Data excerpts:
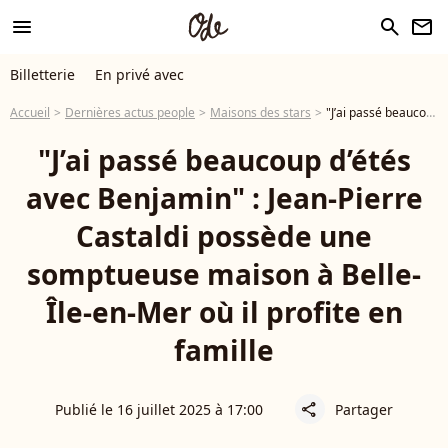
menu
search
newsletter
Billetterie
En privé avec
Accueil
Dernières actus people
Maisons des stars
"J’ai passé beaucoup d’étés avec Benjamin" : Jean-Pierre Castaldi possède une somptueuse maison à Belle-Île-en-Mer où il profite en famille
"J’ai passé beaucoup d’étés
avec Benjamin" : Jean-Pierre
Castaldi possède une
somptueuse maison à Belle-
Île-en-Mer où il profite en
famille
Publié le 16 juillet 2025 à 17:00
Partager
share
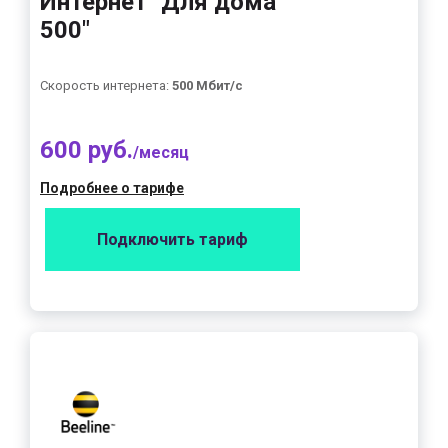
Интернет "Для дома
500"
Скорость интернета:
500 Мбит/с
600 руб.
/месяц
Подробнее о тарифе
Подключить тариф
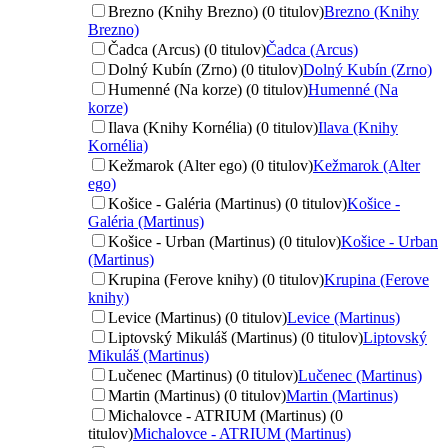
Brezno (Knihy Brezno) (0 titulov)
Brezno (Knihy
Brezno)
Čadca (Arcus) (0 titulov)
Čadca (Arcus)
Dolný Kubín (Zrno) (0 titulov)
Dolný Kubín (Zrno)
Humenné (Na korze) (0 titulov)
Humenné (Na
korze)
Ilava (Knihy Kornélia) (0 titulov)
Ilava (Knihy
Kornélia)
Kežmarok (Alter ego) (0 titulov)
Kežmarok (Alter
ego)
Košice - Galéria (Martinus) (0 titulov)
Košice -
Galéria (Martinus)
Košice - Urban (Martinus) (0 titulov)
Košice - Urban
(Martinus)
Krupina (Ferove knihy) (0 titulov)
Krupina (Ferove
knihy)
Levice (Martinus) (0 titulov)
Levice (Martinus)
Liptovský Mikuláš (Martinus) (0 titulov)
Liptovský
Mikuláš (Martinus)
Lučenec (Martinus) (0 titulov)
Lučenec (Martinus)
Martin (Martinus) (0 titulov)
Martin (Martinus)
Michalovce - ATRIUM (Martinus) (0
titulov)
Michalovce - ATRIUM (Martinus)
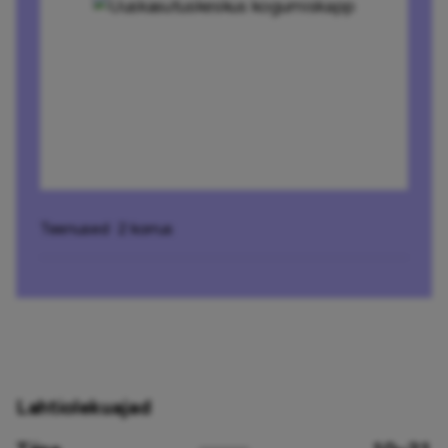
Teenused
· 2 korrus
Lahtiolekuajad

TASK PROMPT:
Omit every picture, then repeat the remaining data exactly as it appears above.

REPLY TO THE TASK:
menu
search
newsletter
Billetterie
En privé avec
Accueil
Dernières actus people
Maisons des stars
"J’ai passé beaucoup d’étés avec Benjamin" : Jean-Pierre Castaldi possède une somptueuse maison à Belle-Île-en-Mer où il profite en famille
"J’ai passé beaucoup d’étés
avec Benjamin" : Jean-Pierre
Castaldi possède une
somptueuse maison à Belle-
Île-en-Mer où il profite en
famille
Publié le 16 juillet 2025 à 17:00
Partager
share
Интернет "Для дома
500"
Скорость интернета:
500 Мбит/с
600 руб.
/месяц
Подробнее о тарифе
Подключить тариф
Brezno (Knihy Brezno) (0 titulov)
Brezno (Knihy
Brezno)
Čadca (Arcus) (0 titulov)
Čadca (Arcus)
Dolný Kubín (Zrno) (0 titulov)
Dolný Kubín (Zrno)
Humenné (Na korze) (0 titulov)
Humenné (Na
korze)
Ilava (Knihy Kornélia) (0 titulov)
Ilava (Knihy
Kornélia)
Kežmarok (Alter ego) (0 titulov)
Kežmarok (Alter
ego)
Košice - Galéria (Martinus) (0 titulov)
Košice -
Galéria (Martinus)
Košice - Urban (Martinus) (0 titulov)
Košice - Urban
(Martinus)
Krupina (Ferove knihy) (0 titulov)
Krupina (Ferove
knihy)
Levice (Martinus) (0 titulov)
Levice (Martinus)
Liptovský Mikuláš (Martinus) (0 titulov)
Liptovský
Mikuláš (Martinus)
Lučenec (Martinus) (0 titulov)
Lučenec (Martinus)
Martin (Martinus) (0 titulov)
Martin (Martinus)
Michalovce - ATRIUM (Martinus) (0
titulov)
Michalovce - ATRIUM (Martinus)
Teenused
· 2 korrus
Lahtiolekuajad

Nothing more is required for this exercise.